(1) Are there better (smaller; tighter) bounds for $\log { \binom{n}{i}}$, than $O(n \log n )$?
(2) Under what conditions $O(i \log n)$ is a good bound? Clearly this bound should be in a way that it respects symmetricity of this quantity, i.e. treat $i = j$ and $i = n-j$ the same, for any $j \in \{0, 1, 2, ..., n\} $.
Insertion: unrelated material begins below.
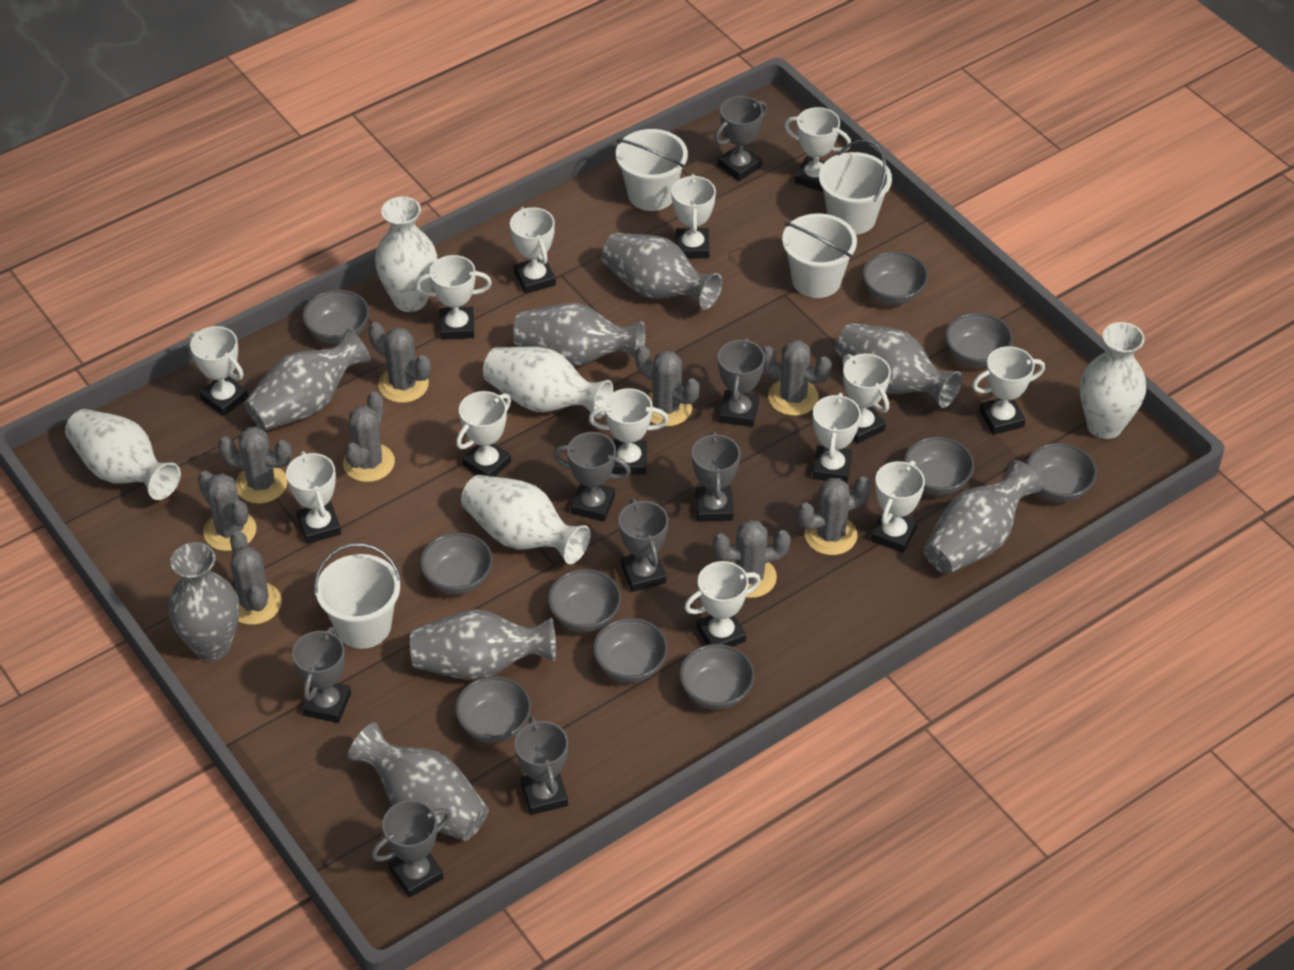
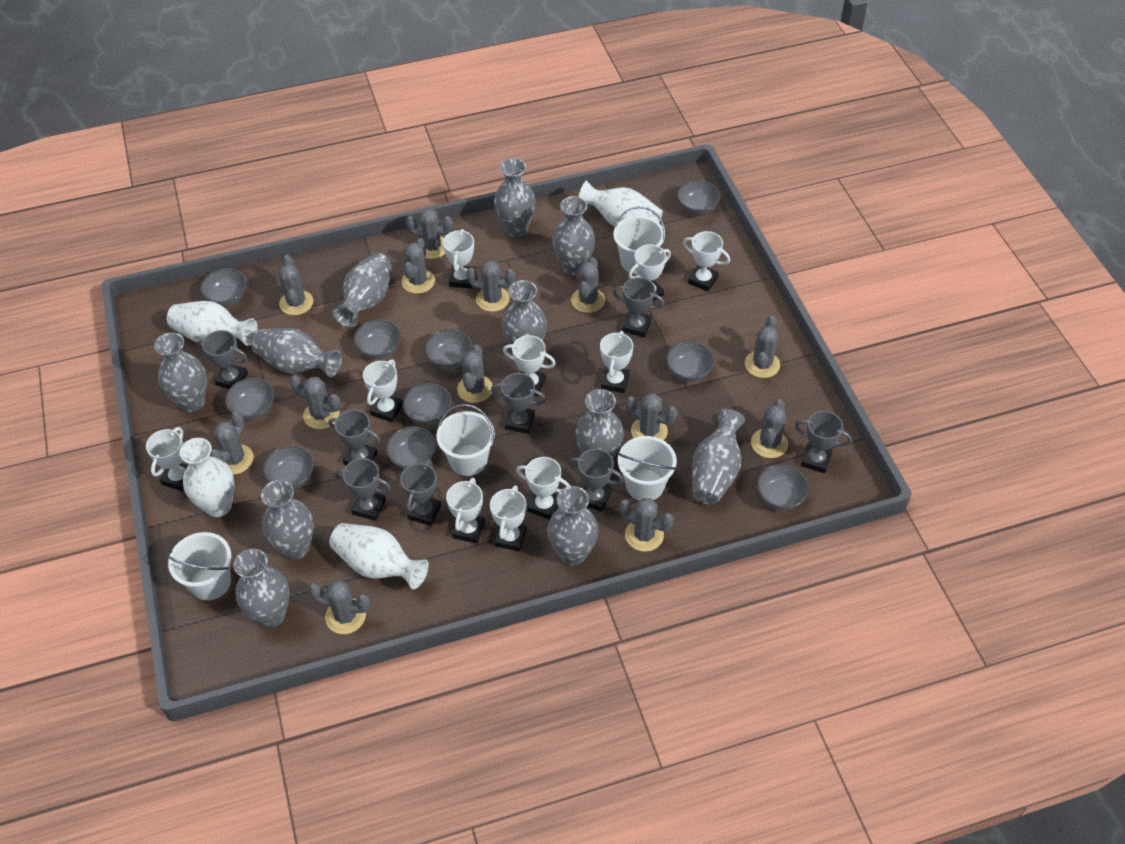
grey cactus: [198,471,256,551] [218,427,292,504] [230,531,282,625] [343,391,395,482] [368,322,431,403] [635,345,699,426] [713,520,791,598] [762,340,832,416] [797,476,871,555] = 9 -> [209,411,254,475] [279,255,313,315] [290,375,341,429] [308,580,370,634] [401,239,435,294] [406,208,453,259] [457,345,493,403] [466,260,516,312] [571,257,605,313] [619,498,674,552] [625,393,678,441] [745,316,780,378] [751,399,788,458] = 13
grey vase: [168,542,239,661] [244,329,371,431] [348,722,489,841] [410,609,556,680] [513,303,645,366] [601,233,722,309] [836,323,962,408] [924,460,1042,574] = 8 -> [154,332,207,412] [234,549,290,627] [251,328,342,377] [261,480,314,559] [332,253,392,327] [494,158,536,237] [502,280,547,349] [547,486,599,566] [552,196,595,275] [575,389,624,458] [692,409,745,505] = 11
white trophy: [189,326,248,416] [286,451,341,544] [415,255,492,340] [456,391,511,477] [510,207,556,294] [589,388,669,474] [671,174,716,259] [684,561,761,647] [784,107,851,192] [813,392,861,483] [843,354,891,443] [870,460,925,553] [972,346,1045,435] = 13 -> [146,427,188,492] [363,359,403,422] [443,229,475,289] [446,478,485,544] [490,485,527,551] [503,335,556,396] [516,457,570,520] [600,331,633,393] [628,244,671,301] [683,231,730,292] = 10
white vase: [65,409,181,500] [375,197,438,312] [461,475,591,564] [483,347,613,419] [1080,322,1146,439] = 5 -> [167,301,258,346] [179,438,235,517] [329,523,429,589] [578,180,663,227] = 4

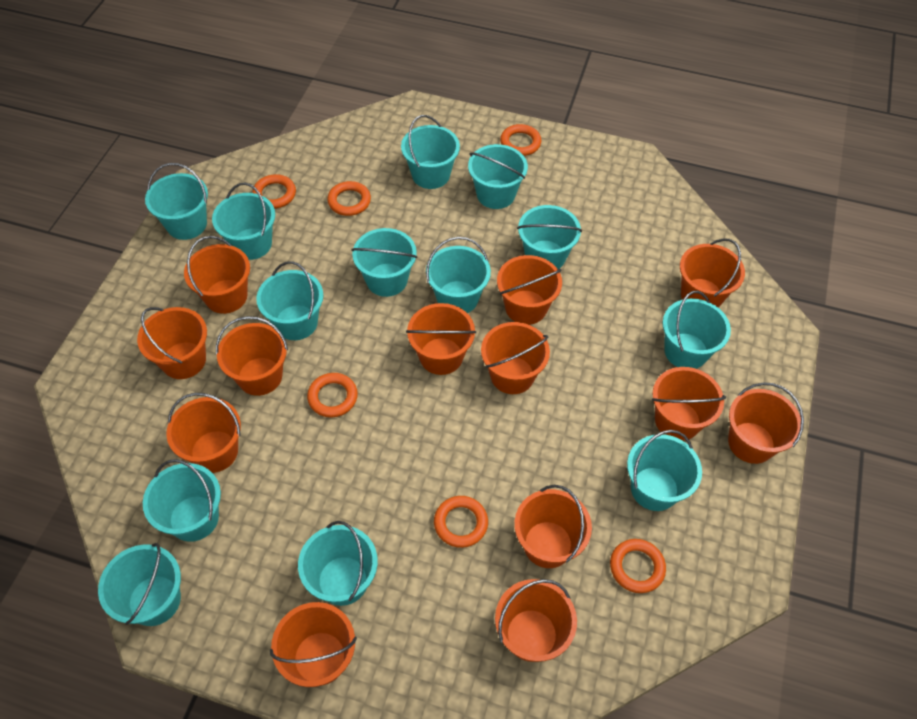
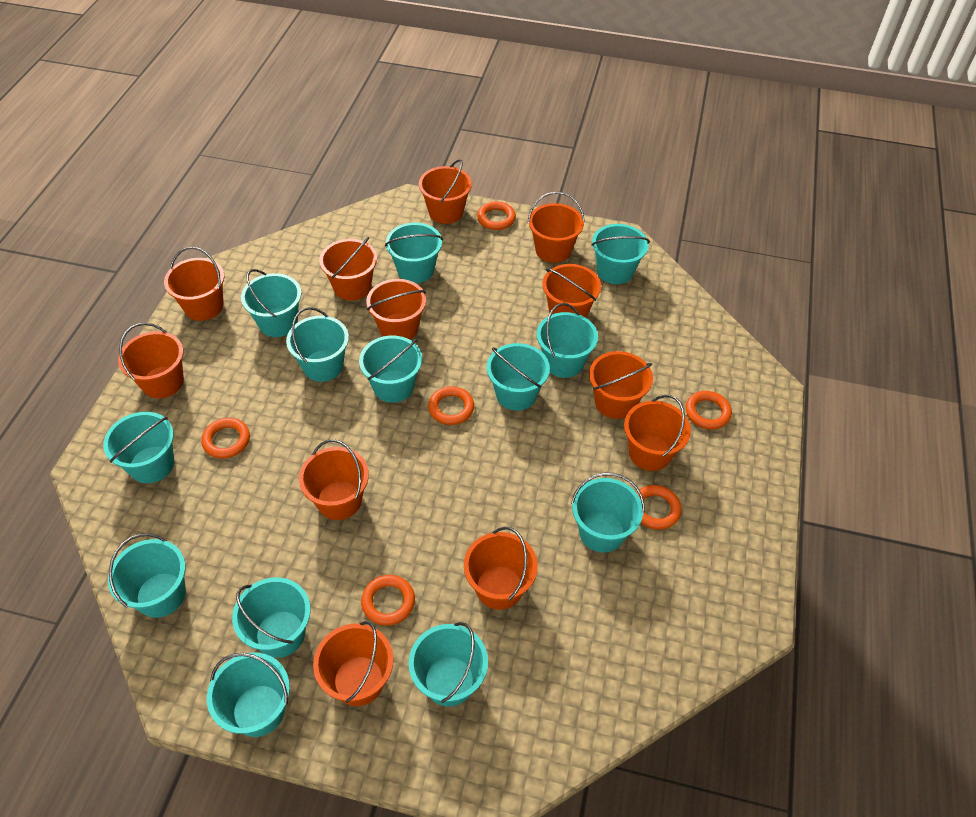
orange bucket: [137,307,207,379] [166,393,241,473] [184,236,250,314] [216,316,288,396] [270,602,357,687] [406,303,476,375] [481,322,550,394] [495,579,577,662] [497,255,562,325] [514,485,592,568] [652,367,726,441] [680,238,745,308] [728,382,804,464] = 13 -> [118,323,184,398] [164,247,225,321] [299,439,369,520] [313,621,393,706] [319,237,377,301] [366,279,426,340] [419,159,472,224] [464,527,538,610] [528,191,585,263] [543,264,601,318] [589,351,653,419] [624,395,691,471] = 12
(3) What causes the discrepancy between the following two bounds for $A = \sum_{i=1}^M \log (1+m/i)$?:
3.i
$$
\sum_{i=1}^M \log (1+m/i) = \log \frac{(M+m)!}{M! \times m!} \in O((M+m) \log(M+m) )
$$
3.ii
Since $\sum_{i=1}^p 1/i \approx \log p$, we can write: $$ \sum_{j=i}^{i+m} 1/j \approx \log \frac{m+i}{i} = \log (1+m/i) $$ Hence: $$ A = \sum_{i=1}^M \log (1+m/i) = \sum_{i=1}^M \sum_{j=i}^{i+m} 1/j = m \sum_{i=1}^M 1/i = m \log M $$
$n\log n$ is not a very good bound for $\log \binom {n}{i}.$ Use Stirling's formula : $n!=[1+d(n)] (n/e)^n \sqrt {2 \pi n}$ where $|d(n)|<1/4 n$ for $n>0$. The largest value of $\binom {n}{i}$, which is $\binom {n}{n/2}$ for even $n$, and $\binom {n}{(n-1)/2}$ for odd $n$, is $[1+f(n)]2^n/\sqrt {\pi n}$ where $f(n)\to 0$ as $n\to \infty$.